In March 2024, Mongabay Latam and Ciper published a joint investigation into how a boric acid mining company that operated within protected zones of the Surire Salt Flat — a biodiversity hotspot in northern Chile — was being managed by Chile’s Environmental Superintendency.
Located in the Andes at over 4,200 meters above sea level, the Surire Salt Flat is a Natural Monument and part of the Lauca Biosphere Reserve. It serves as a critical breeding ground for three threatened flamingo species: the Andean, James’s, and Chilean flamingos.
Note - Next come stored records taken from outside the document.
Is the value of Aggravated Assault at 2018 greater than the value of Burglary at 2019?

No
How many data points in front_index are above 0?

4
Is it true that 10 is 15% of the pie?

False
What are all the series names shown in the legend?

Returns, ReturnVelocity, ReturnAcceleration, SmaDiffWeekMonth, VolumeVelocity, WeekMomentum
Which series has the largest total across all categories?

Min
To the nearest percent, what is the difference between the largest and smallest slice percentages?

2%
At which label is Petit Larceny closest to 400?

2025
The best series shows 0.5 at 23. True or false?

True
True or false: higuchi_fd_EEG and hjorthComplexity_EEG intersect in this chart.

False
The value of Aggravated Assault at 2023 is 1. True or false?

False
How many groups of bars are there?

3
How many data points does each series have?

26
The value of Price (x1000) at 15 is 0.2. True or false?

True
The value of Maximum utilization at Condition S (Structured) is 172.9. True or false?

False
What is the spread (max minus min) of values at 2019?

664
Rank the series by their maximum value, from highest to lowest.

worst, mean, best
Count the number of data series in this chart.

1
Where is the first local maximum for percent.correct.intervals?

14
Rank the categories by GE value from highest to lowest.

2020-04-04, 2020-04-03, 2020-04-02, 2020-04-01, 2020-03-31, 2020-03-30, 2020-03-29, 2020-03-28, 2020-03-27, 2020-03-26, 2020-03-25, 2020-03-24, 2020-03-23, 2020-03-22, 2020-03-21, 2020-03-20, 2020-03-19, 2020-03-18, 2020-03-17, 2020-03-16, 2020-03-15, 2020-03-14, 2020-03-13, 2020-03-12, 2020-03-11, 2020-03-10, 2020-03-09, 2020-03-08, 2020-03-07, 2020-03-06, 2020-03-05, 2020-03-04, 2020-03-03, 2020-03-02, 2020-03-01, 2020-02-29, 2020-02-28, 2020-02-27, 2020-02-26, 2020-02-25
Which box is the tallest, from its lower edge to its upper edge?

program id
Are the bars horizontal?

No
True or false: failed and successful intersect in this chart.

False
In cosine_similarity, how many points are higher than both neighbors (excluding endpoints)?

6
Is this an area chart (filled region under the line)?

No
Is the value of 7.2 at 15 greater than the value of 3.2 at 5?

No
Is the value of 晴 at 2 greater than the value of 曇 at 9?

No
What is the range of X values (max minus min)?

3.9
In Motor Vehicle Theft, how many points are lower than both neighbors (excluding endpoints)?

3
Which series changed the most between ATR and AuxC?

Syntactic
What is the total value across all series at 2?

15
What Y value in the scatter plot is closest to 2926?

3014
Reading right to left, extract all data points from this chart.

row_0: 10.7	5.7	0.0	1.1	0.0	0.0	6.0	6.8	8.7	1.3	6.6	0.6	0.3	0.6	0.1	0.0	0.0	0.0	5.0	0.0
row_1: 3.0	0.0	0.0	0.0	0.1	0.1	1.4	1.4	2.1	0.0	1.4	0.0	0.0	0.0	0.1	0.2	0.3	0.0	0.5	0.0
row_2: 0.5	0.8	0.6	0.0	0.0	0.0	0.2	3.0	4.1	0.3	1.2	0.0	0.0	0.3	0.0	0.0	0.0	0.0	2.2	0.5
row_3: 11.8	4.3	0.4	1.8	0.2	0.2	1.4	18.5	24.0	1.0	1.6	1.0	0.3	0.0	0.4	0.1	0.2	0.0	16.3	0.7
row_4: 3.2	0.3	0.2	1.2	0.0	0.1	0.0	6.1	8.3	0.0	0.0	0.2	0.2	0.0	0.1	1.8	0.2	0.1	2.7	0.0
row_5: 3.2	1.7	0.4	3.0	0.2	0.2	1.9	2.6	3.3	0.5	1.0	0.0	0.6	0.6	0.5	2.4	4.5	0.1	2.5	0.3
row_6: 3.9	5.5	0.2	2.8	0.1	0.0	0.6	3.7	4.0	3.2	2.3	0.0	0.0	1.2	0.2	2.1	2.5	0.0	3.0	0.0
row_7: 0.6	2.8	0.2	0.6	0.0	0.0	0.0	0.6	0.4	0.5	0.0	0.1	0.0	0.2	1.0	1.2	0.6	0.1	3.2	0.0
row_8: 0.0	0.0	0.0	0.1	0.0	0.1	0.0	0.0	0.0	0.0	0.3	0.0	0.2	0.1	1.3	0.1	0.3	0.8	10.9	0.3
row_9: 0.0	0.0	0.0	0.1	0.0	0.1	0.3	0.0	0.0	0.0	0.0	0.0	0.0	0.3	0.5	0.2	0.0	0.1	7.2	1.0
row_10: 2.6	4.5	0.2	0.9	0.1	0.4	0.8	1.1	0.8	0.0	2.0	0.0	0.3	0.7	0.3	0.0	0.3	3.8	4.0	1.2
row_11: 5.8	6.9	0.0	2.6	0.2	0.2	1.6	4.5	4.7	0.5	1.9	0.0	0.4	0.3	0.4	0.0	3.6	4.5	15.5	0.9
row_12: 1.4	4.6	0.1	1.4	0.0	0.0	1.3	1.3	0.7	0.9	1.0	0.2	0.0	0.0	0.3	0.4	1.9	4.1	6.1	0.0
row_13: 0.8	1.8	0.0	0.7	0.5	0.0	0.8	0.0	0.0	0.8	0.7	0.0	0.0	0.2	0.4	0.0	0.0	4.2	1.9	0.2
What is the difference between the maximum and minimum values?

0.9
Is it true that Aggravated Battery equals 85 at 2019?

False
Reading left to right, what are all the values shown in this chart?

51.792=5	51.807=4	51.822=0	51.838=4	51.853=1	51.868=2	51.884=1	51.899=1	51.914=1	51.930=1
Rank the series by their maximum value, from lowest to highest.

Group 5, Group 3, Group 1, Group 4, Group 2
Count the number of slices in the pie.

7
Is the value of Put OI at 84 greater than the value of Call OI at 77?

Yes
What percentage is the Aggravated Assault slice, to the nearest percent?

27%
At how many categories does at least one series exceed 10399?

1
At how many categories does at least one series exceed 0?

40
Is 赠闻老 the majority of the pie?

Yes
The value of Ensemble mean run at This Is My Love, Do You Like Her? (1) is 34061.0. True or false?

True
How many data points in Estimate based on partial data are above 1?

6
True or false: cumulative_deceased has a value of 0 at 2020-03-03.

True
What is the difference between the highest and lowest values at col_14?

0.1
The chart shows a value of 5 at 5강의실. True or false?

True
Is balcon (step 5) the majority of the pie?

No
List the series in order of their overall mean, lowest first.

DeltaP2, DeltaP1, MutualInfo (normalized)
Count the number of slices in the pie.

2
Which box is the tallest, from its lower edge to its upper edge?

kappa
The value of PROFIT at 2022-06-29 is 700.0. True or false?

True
A reporting team from Mongabay Latam and Ciper analyzed a trove of more than one million emails sent between top executives of the mining company. These emails — leaked by the Guacamaya hacker collective — spanned over a decade and revealed conversations discussing plans to relax environmental restrictions to enable mineral extraction in sensitive zones. These findings were cross-checked with official documents obtained through Chile’s transparency laws and supported by on-the-ground interviews with scientists, Indigenous leaders, and public officials.
The company in question denied all allegations, claiming Chile’s National Forest Corporation (Conaf), a state-owned, private nonprofit organization overseen by the Ministry of Agriculture, misinterpreted the law. However, the investigation found the company not only sought to reinterpret existing permits but also drafted a protocol that would have relaxed extraction limits. The protocol was never officially adopted, and Conaf later confirmed there was no legitimate agreement authorizing such changes.